None of these are ratified yet. The practical answer for now: treat MCP servers as privileged code, not as plugins. Treat tool descriptions as executable context, not as documentation. Build the defense stack your threat model demands.

Takeaway

The protocol is evolving, but slowly. AttestMCP, SMCP, and governance toolkits address different parts of the problem. For now, the defense responsibility falls entirely on teams deploying MCP.

Summary

Key insights:

  • MCP’s core vulnerability is architectural, not implementational. Tool descriptions, schemas, and responses share the LLM’s context window with no structural boundary between “data” and “instructions.” Every major attack class exploits this conflation.

  • Tool descriptions are code. They’re injected into the model’s reasoning context and function as instructions with the same privilege level as your system prompt.
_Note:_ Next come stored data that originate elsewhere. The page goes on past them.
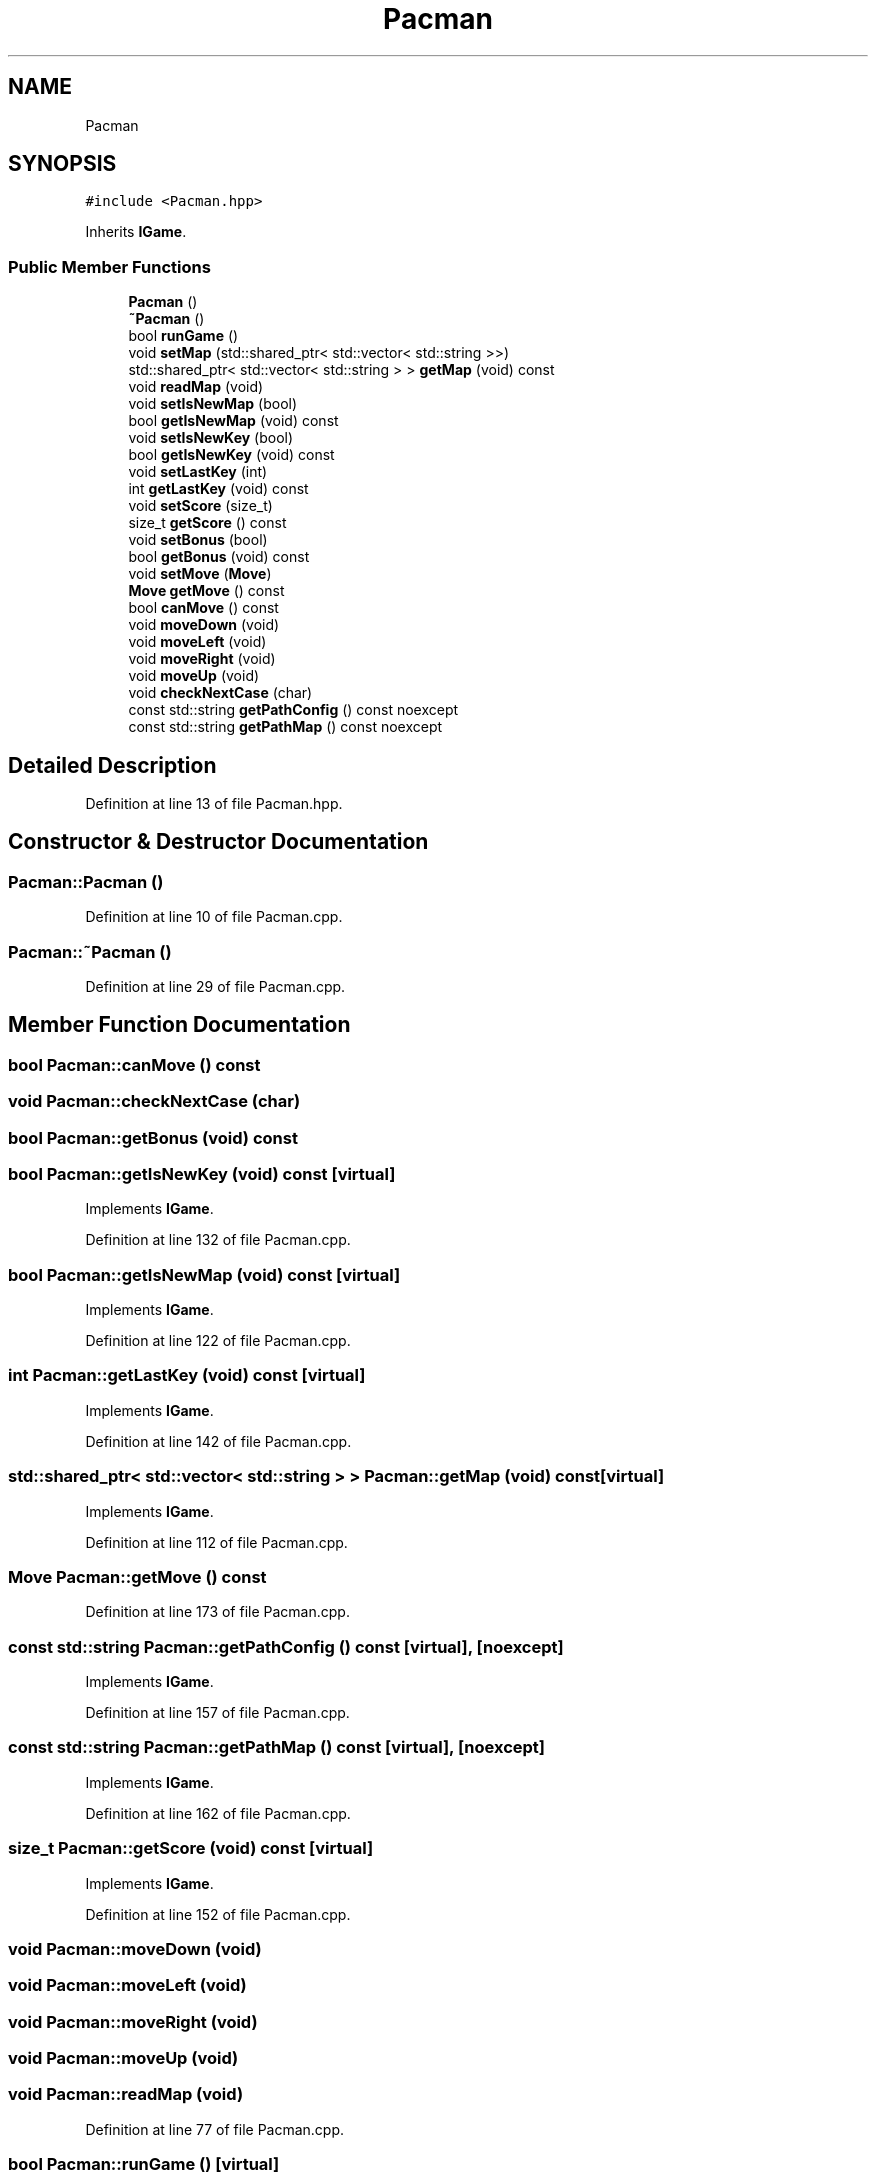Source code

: .TH "Pacman" 3 "Sun Mar 31 2019" "Version 1.0" "Arcade" \" -*- nroff -*-
.ad l
.nh
.SH NAME
Pacman
.SH SYNOPSIS
.br
.PP
.PP
\fC#include <Pacman\&.hpp>\fP
.PP
Inherits \fBIGame\fP\&.
.SS "Public Member Functions"

.in +1c
.ti -1c
.RI "\fBPacman\fP ()"
.br
.ti -1c
.RI "\fB~Pacman\fP ()"
.br
.ti -1c
.RI "bool \fBrunGame\fP ()"
.br
.ti -1c
.RI "void \fBsetMap\fP (std::shared_ptr< std::vector< std::string >>)"
.br
.ti -1c
.RI "std::shared_ptr< std::vector< std::string > > \fBgetMap\fP (void) const"
.br
.ti -1c
.RI "void \fBreadMap\fP (void)"
.br
.ti -1c
.RI "void \fBsetIsNewMap\fP (bool)"
.br
.ti -1c
.RI "bool \fBgetIsNewMap\fP (void) const"
.br
.ti -1c
.RI "void \fBsetIsNewKey\fP (bool)"
.br
.ti -1c
.RI "bool \fBgetIsNewKey\fP (void) const"
.br
.ti -1c
.RI "void \fBsetLastKey\fP (int)"
.br
.ti -1c
.RI "int \fBgetLastKey\fP (void) const"
.br
.ti -1c
.RI "void \fBsetScore\fP (size_t)"
.br
.ti -1c
.RI "size_t \fBgetScore\fP () const"
.br
.ti -1c
.RI "void \fBsetBonus\fP (bool)"
.br
.ti -1c
.RI "bool \fBgetBonus\fP (void) const"
.br
.ti -1c
.RI "void \fBsetMove\fP (\fBMove\fP)"
.br
.ti -1c
.RI "\fBMove\fP \fBgetMove\fP () const"
.br
.ti -1c
.RI "bool \fBcanMove\fP () const"
.br
.ti -1c
.RI "void \fBmoveDown\fP (void)"
.br
.ti -1c
.RI "void \fBmoveLeft\fP (void)"
.br
.ti -1c
.RI "void \fBmoveRight\fP (void)"
.br
.ti -1c
.RI "void \fBmoveUp\fP (void)"
.br
.ti -1c
.RI "void \fBcheckNextCase\fP (char)"
.br
.ti -1c
.RI "const std::string \fBgetPathConfig\fP () const noexcept"
.br
.ti -1c
.RI "const std::string \fBgetPathMap\fP () const noexcept"
.br
.in -1c
.SH "Detailed Description"
.PP 
Definition at line 13 of file Pacman\&.hpp\&.
.SH "Constructor & Destructor Documentation"
.PP 
.SS "Pacman::Pacman ()"

.PP
Definition at line 10 of file Pacman\&.cpp\&.
.SS "Pacman::~Pacman ()"

.PP
Definition at line 29 of file Pacman\&.cpp\&.
.SH "Member Function Documentation"
.PP 
.SS "bool Pacman::canMove () const"

.SS "void Pacman::checkNextCase (char)"

.SS "bool Pacman::getBonus (void) const"

.SS "bool Pacman::getIsNewKey (void) const\fC [virtual]\fP"

.PP
Implements \fBIGame\fP\&.
.PP
Definition at line 132 of file Pacman\&.cpp\&.
.SS "bool Pacman::getIsNewMap (void) const\fC [virtual]\fP"

.PP
Implements \fBIGame\fP\&.
.PP
Definition at line 122 of file Pacman\&.cpp\&.
.SS "int Pacman::getLastKey (void) const\fC [virtual]\fP"

.PP
Implements \fBIGame\fP\&.
.PP
Definition at line 142 of file Pacman\&.cpp\&.
.SS "std::shared_ptr< std::vector< std::string > > Pacman::getMap (void) const\fC [virtual]\fP"

.PP
Implements \fBIGame\fP\&.
.PP
Definition at line 112 of file Pacman\&.cpp\&.
.SS "\fBMove\fP Pacman::getMove () const"

.PP
Definition at line 173 of file Pacman\&.cpp\&.
.SS "const std::string Pacman::getPathConfig () const\fC [virtual]\fP, \fC [noexcept]\fP"

.PP
Implements \fBIGame\fP\&.
.PP
Definition at line 157 of file Pacman\&.cpp\&.
.SS "const std::string Pacman::getPathMap () const\fC [virtual]\fP, \fC [noexcept]\fP"

.PP
Implements \fBIGame\fP\&.
.PP
Definition at line 162 of file Pacman\&.cpp\&.
.SS "size_t Pacman::getScore (void) const\fC [virtual]\fP"

.PP
Implements \fBIGame\fP\&.
.PP
Definition at line 152 of file Pacman\&.cpp\&.
.SS "void Pacman::moveDown (void)"

.SS "void Pacman::moveLeft (void)"

.SS "void Pacman::moveRight (void)"

.SS "void Pacman::moveUp (void)"

.SS "void Pacman::readMap (void)"

.PP
Definition at line 77 of file Pacman\&.cpp\&.
.SS "bool Pacman::runGame ()\fC [virtual]\fP"

.PP
Implements \fBIGame\fP\&.
.PP
Definition at line 37 of file Pacman\&.cpp\&.
.SS "void Pacman::setBonus (bool)"

.SS "void Pacman::setIsNewKey (bool isNewKey)\fC [virtual]\fP"

.PP
Implements \fBIGame\fP\&.
.PP
Definition at line 127 of file Pacman\&.cpp\&.
.SS "void Pacman::setIsNewMap (bool map)\fC [virtual]\fP"

.PP
Implements \fBIGame\fP\&.
.PP
Definition at line 117 of file Pacman\&.cpp\&.
.SS "void Pacman::setLastKey (int key)\fC [virtual]\fP"

.PP
Implements \fBIGame\fP\&.
.PP
Definition at line 137 of file Pacman\&.cpp\&.
.SS "void Pacman::setMap (std::shared_ptr< std::vector< std::string >> map)\fC [virtual]\fP"

.PP
Implements \fBIGame\fP\&.
.PP
Definition at line 107 of file Pacman\&.cpp\&.
.SS "void Pacman::setMove (\fBMove\fP lastMove)"

.PP
Definition at line 167 of file Pacman\&.cpp\&.
.SS "void Pacman::setScore (size_t score)\fC [virtual]\fP"

.PP
Implements \fBIGame\fP\&.
.PP
Definition at line 147 of file Pacman\&.cpp\&.

.SH "Author"
.PP 
Generated automatically by Doxygen for Arcade from the source code\&.
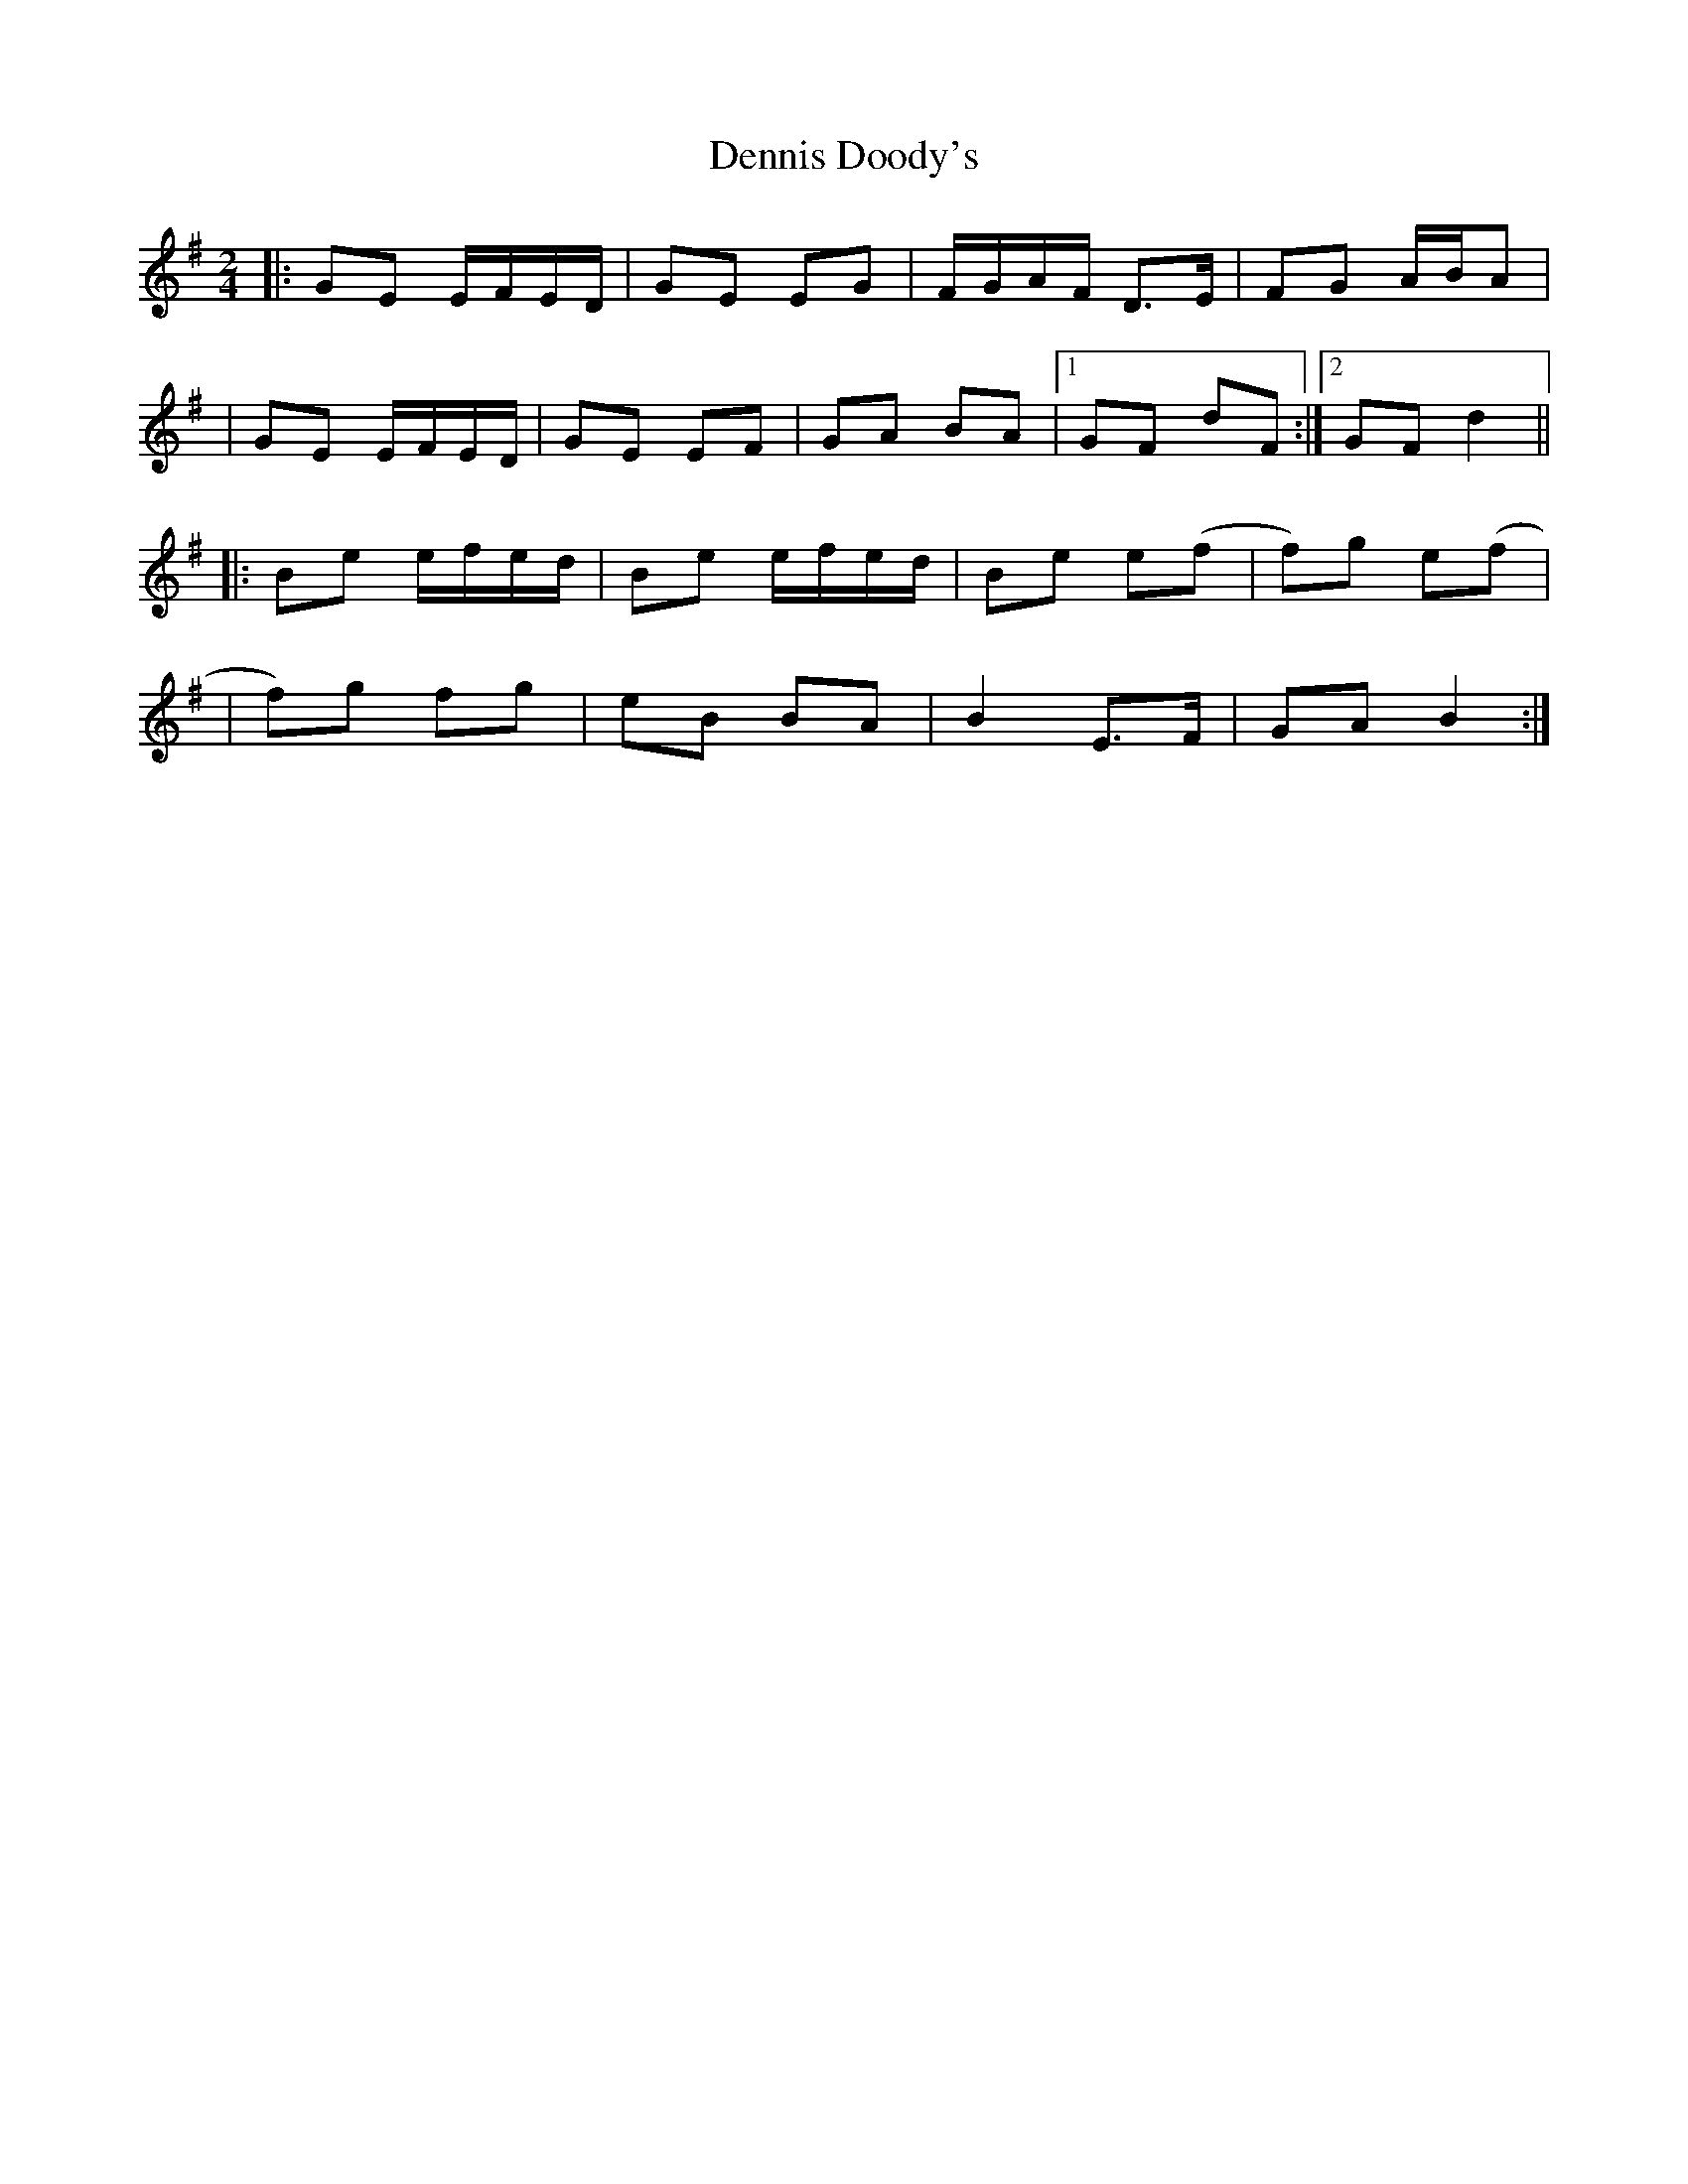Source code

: X: 3
T: Dennis Doody's
Z: JACKB
S: https://thesession.org/tunes/1338#setting14687
R: polka
M: 2/4
L: 1/8
K: Emin
|:GE E/F/E/D/|GE EG|F/G/A/F/ D>E|FG A/B/A||GE E/F/E/D/|GE EF|GA BA|1 GF dF:|2 GF d2|||:Be e/f/e/d/|Be e/f/e/d/|Be e(f|f)g e(f||f)g fg|eB BA|B2 E>F|GA B2:|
Treat them with the same review and versioning discipline you’d apply to production code.

  • The most dangerous attacks are cross-server. Tool shadowing and context-window-based exfiltration bypass all forms of server-level isolation. Sandboxing individual servers is necessary but fundamentally insufficient.

  • Supply chain risk is amplified because stdio MCP servers run with full user privileges by default. The blast radius of a compromised npm package is exponentially higher when that package is an MCP server.

  • Defense requires layers: server vetting, version pinning, sandboxing, MCP gateway with policy enforcement, schema/output scanning, OAuth hardening, and human-in-the-loop for destructive operations. No single control covers the surface.